Virtually every aspect of the instrument’s construction is fairly unique. The fingerboard? Oak. The body? Blockboard (strips of softwood sandwiched between two plywood skins), somehow strengthened with oak inserts. And a mahogany veneer over all of this.
The softwood-plywood construction gives the guitar the properties of a semi-acoustic instrument, even though it appears to be a solid-body. This was a deliberate choice: after watching Jeff Beck live, May wanted some feedback as a sonic tool. In fact, he originally intended to add F-holes, but never did.
As if this beast needed more features, it had a homebrew tremolo system (built with an old knife and motorcycle springs) and an early Vox distortion pedal built into the body of the guitar itself. This final piece was soon removed, however, when May arrived at the tonal preference that would define his rock career: a cranked AC30 slammed with a Treble Booster.
What the Vox?
Thanks to classic amps like the AC15 and AC30, Vox will always have its name embedded in rock history.

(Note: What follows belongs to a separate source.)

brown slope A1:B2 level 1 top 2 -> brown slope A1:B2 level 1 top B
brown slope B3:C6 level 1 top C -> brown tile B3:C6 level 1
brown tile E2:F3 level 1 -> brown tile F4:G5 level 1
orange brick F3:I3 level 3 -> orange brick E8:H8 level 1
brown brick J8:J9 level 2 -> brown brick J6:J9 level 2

They were truly one of the most innovative companies of the 1960’s, also creating one of the first ever lineups of effects pedals—including the aforementioned Distortion, a Tonebender style fuzz, a tremolo pedal, and the Wah famously used by Jimmy Hendrix.

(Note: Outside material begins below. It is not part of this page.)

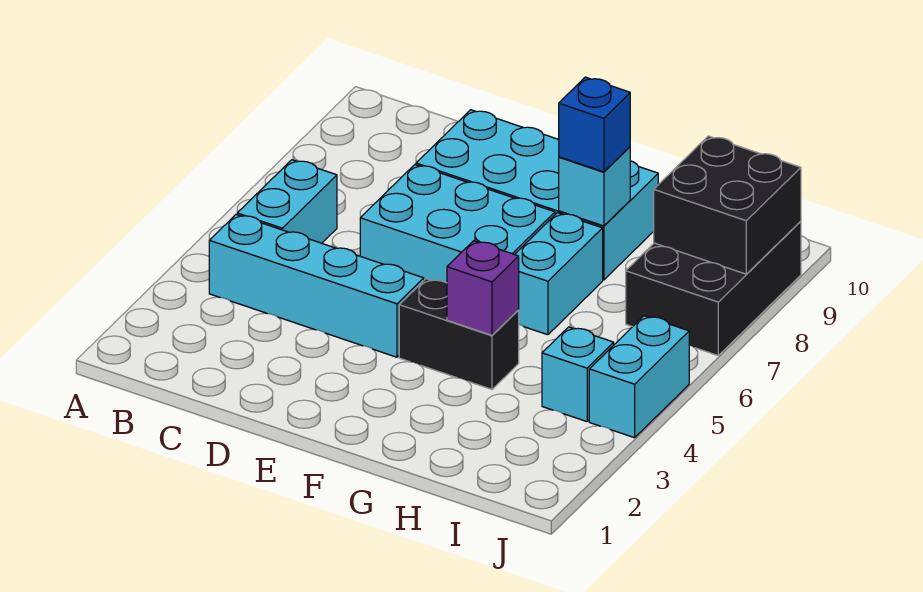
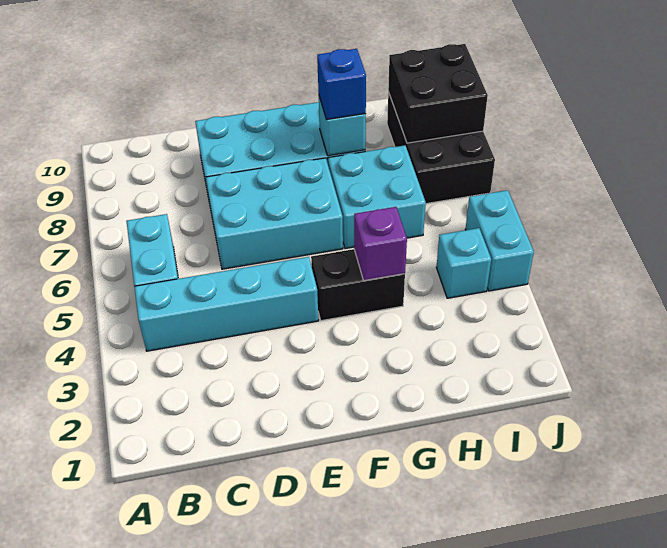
cyan brick G6:G7 level 1 -> cyan brick G6:H7 level 1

Their foray into guitar innovations isn’t as well remembered. Perhaps that’s for the best, but their efforts still resulted in some insane designs. They led with the largely forgotten trio of the Apache, Stroller and Clubman, all visually unique designs with tons of switches and gadgets. At some level, with three single-coil pickups and a tremolo system, many of Vox's guitars were simply intended to offer features associated with the Stratocaster—still unavailable in Britain at that time, due to postwar trade restrictions
But we’ll spare a detailed analysis of these guitars, and focus on the pinnacle of Vox’s tone creation weirdness. You’ve heard of the key-tar; this machine attempts to legitimately combine the musicality of a guitar and organ. Behold, the Guitorgan:
Each the frets was subdivided into six sections: contact switches that triggered an organ sound at the same note played on guitar. The organ sound could be faded in and out dynamically with an expression pedal that plugged straight into the guitar. A simple circuit ensures that only the highest organ note on any given string is played. A simple delay/percussive repeat effect could be flipped on for the organ note as well (demonstrated in the video below).
Vox was actually not the inventor of the concept: two American inventors had already come out with Guitorgans when Vox released its V251 model. But it stands as the mightiest of the Guitorgans.
Start around 2:50 in the video below, crazy sounds from this thing:
This gadget is the sort of thing that might cause a serious player to roll their eyes these days. But technology represents something different now, with digital audio processing enabling a basically unlimited array of effects. And the world of effects, of course, can become reflected as a distraction from actually playing the guitar.
But, for us, classics like the Vox Guitorgan come from a different place: a desire to innovate and offer individualized sound, offering features no one else had ever dreamed of.